Schneider & NVIDIA unveil AI factory blueprints, twins
Schneider Electric has expanded its work with NVIDIA on data centre infrastructure, releasing new validated design blueprints for gigawatt-scale "AI factories" and a reference design for NVIDIA's latest rack-scale systems.
The announcement also includes a digital twin architecture developed with AVEVA, Schneider Electric's industrial software business, and early testing of an agentic AI model for data centre alarm management.
Vera Rubin design
A new reference design covers power distribution and cooling for NVIDIA Vera Rubin NVL72 racks. It integrates with Schneider Electric controls reference designs and outlines an approach to supporting NVIDIA's rack-scale architectures.
It specifies 480 VAC power distribution and a higher supply temperature of 45°C for the technology cooling system loop. It also describes an IT room architecture in which clusters of AI racks share centralised networking, storage, CPU, and support racks.
The layout keeps each NVIDIA rack-scale system physically close together, while separating higher-voltage distribution for the GPU racks. Schneider Electric and NVIDIA present this as a route to larger clusters and more predictable power delivery.
The design also addresses GPU rack "operating points", including MaxP and MaxQ. The companies link MaxQ operation to higher token output per watt under power constraints, and to optimising performance through redundancy.
Validation uses ETAP models for electrical system design and ITD CFD models for data hall layout and airflow. The models assess electrical behaviour and thermal performance under defined design assumptions.
Digital twin stack
AVEVA and NVIDIA have developed a lifecycle digital twin architecture for large-scale AI factories, centred on NVIDIA Omniverse and the NVIDIA Omniverse DSX Blueprint ecosystem.
Schneider Electric plans to create "SimReady assets and digital twins" in NVIDIA Omniverse, supported by AVEVA software. Under the arrangement, AVEVA engineering and operations software is embedded across the NVIDIA Omniverse DSX Blueprint and ecosystem.
The work targets the period between design and production output, which the companies call "time-to-token". It also focuses on facility economics measured in tokens per megawatt.
In the proposed workflow, designers assemble a system architecture in Omniverse. AVEVA then runs multi-domain simulations covering power distribution, thermal dynamics, airflow performance, and controls.
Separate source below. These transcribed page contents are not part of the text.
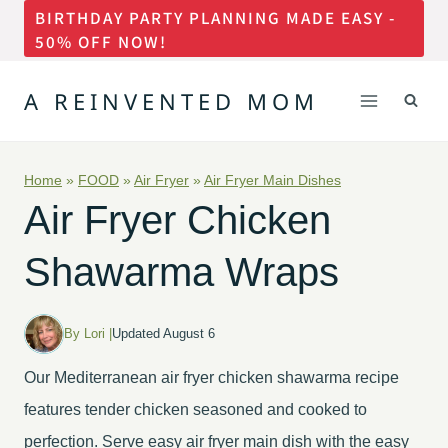
BIRTHDAY PARTY PLANNING MADE EASY -
Skip
50% OFF NOW!
to
content
A REINVENTED MOM
Home
»
FOOD
»
Air Fryer
»
Air Fryer Main Dishes
Air Fryer Chicken
Shawarma Wraps
By Lori |
Updated August 6
Our Mediterranean air fryer chicken shawarma recipe
features tender chicken seasoned and cooked to
perfection. Serve easy air fryer main dish with the easy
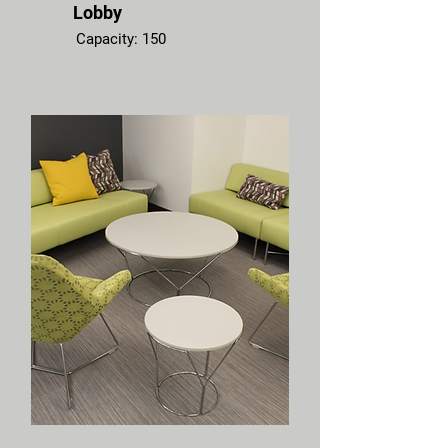
Lobby
Capacity: 150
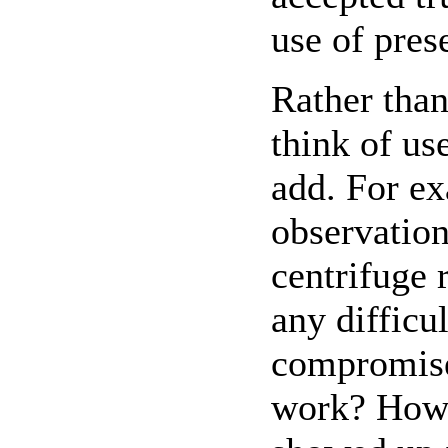
use of pres
Rather than
think of us
add. For ex
observation
centrifuge 
any difficu
compromise 
work? How 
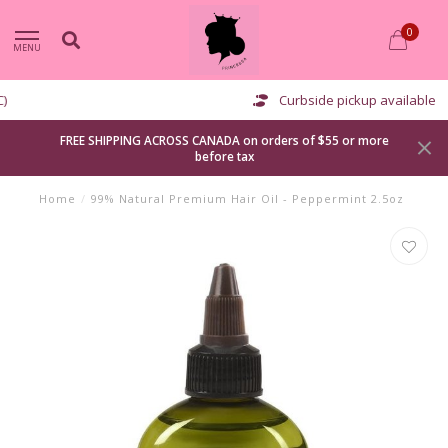
0
MENU
Curbside pickup available
FREE SHIPPING ACROSS CANADA on orders of $55 or more
before tax
Home
/
99% Natural Premium Hair Oil - Peppermint 2.5oz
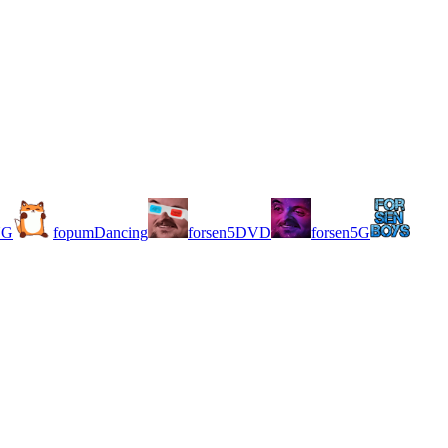
NG
fopumDancing
forsen5DVD
forsen5G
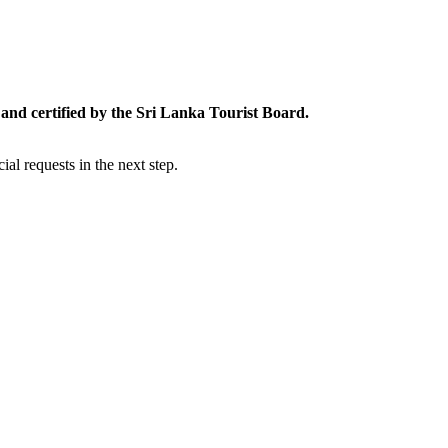
and certified by the Sri Lanka Tourist Board.
al requests in the next step.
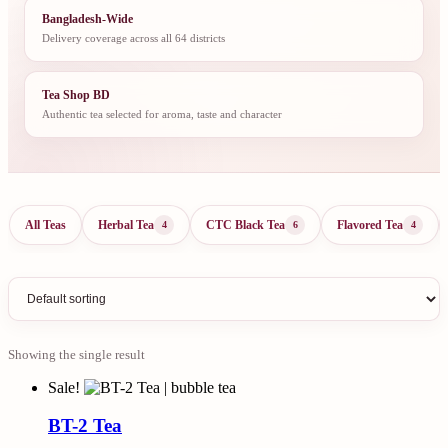
Bangladesh-Wide
Delivery coverage across all 64 districts
Tea Shop BD
Authentic tea selected for aroma, taste and character
All Teas
Herbal Tea
CTC Black Tea
Flavored Tea
4
6
4
Showing the single result
Sale!
BT-2 Tea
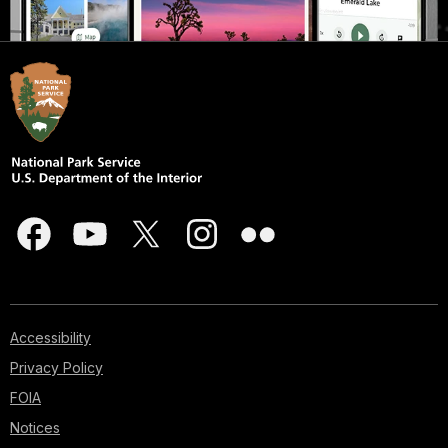
Accessibility
Privacy Policy
FOIA
Notices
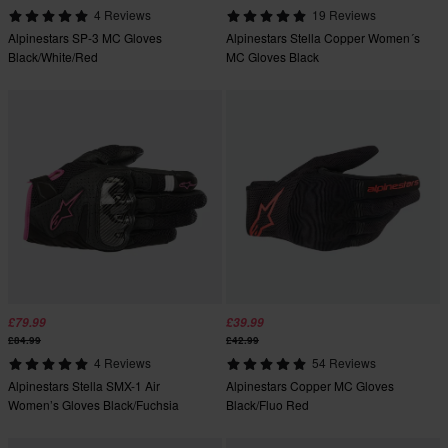
4 Reviews
19 Reviews
Alpinestars SP-3 MC Gloves
Alpinestars Stella Copper Women´s
Black/White/Red
MC Gloves Black
£79.99
£39.99
£84.99
£42.99
4 Reviews
54 Reviews
Alpinestars Stella SMX-1 Air
Alpinestars Copper MC Gloves
Women’s Gloves Black/Fuchsia
Black/Fluo Red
These simulations support iteration across different load and environmental conditions before construction begins.
Schneider Electric links the approach to fewer engineering cycles and improved deployment accuracy, and positions it as a way to reduce design risk for facilities built around large clusters of high-density compute.
"As AI workloads scale in both size and complexity, the margin for error in data center design becomes incredibly small," said Manish Kumar, Executive Vice President, Secure Power & Data Centres, Schneider Electric.
"Delivering AI at scale requires tightly integrated electrical, cooling and digital architectures that can support both unprecedented performance demands while maintaining peak energy efficiency. By combining advanced software, digital twins and validated reference designs, operators can simulate and optimize infrastructure before a single rack is deployed. This approach reduces risk, accelerates deployment and ensures the efficiency and resilience needed to power the next generation of AI factories."
NVIDIA described the joint work as a response to the infrastructure demands of larger AI deployments.
"Gigawatt-scale AI factories demand a fundamentally new class of energy-efficient and highly predictable infrastructure," said Vladimir Troy, Vice President of AI Infrastructure, NVIDIA. "Together, NVIDIA and Schneider Electric are providing the power, cooling, and digital twin architectures needed to accelerate time-to-token for our customers worldwide."
Alarm management
Schneider Electric has also tested NVIDIA's Nemotron model for agentic AI in a new alarm management service. It positions the work as addressing the challenge of interpreting alarms across multiple systems and identifying root causes in complex data centre environments.
The approach ingests streaming IoT data from multiple systems and uses software tools to analyse conditions, diagnose issues, and recommend actions. The system is designed to operate alongside expert technicians and reduce unnecessary dispatches.
The Nemotron work builds on earlier joint activity with partners focused on digital twins and modelling. Examples cited include Switch's LDC EVO operating system, presented as working with NVIDIA Omniverse libraries and OpenUSD for real-time visibility across systems.
Separately, ETAP has integrated electrical modelling into NVIDIA Omniverse. Schneider Electric, ETAP, and AVEVA have also joined the Alliance for OpenUSD, aligning on interoperable digital twin assets and simulation-ready 3D models.
Schneider Electric has backed an industry shift towards 800 VDC power architectures under an NVIDIA-led transition as rack power densities increase. It has also released reference designs tied to NVIDIA Mission Control and NVIDIA GB300 NVL72 that incorporate ETAP and EcoStruxure IT Design CFD models, focusing on simulating power and cooling scenarios for different deployments.
Further work between Schneider Electric, AVEVA, and NVIDIA will focus on validated design patterns, simulations, and operational software as data centre operators plan larger AI clusters and higher electrical and cooling loads.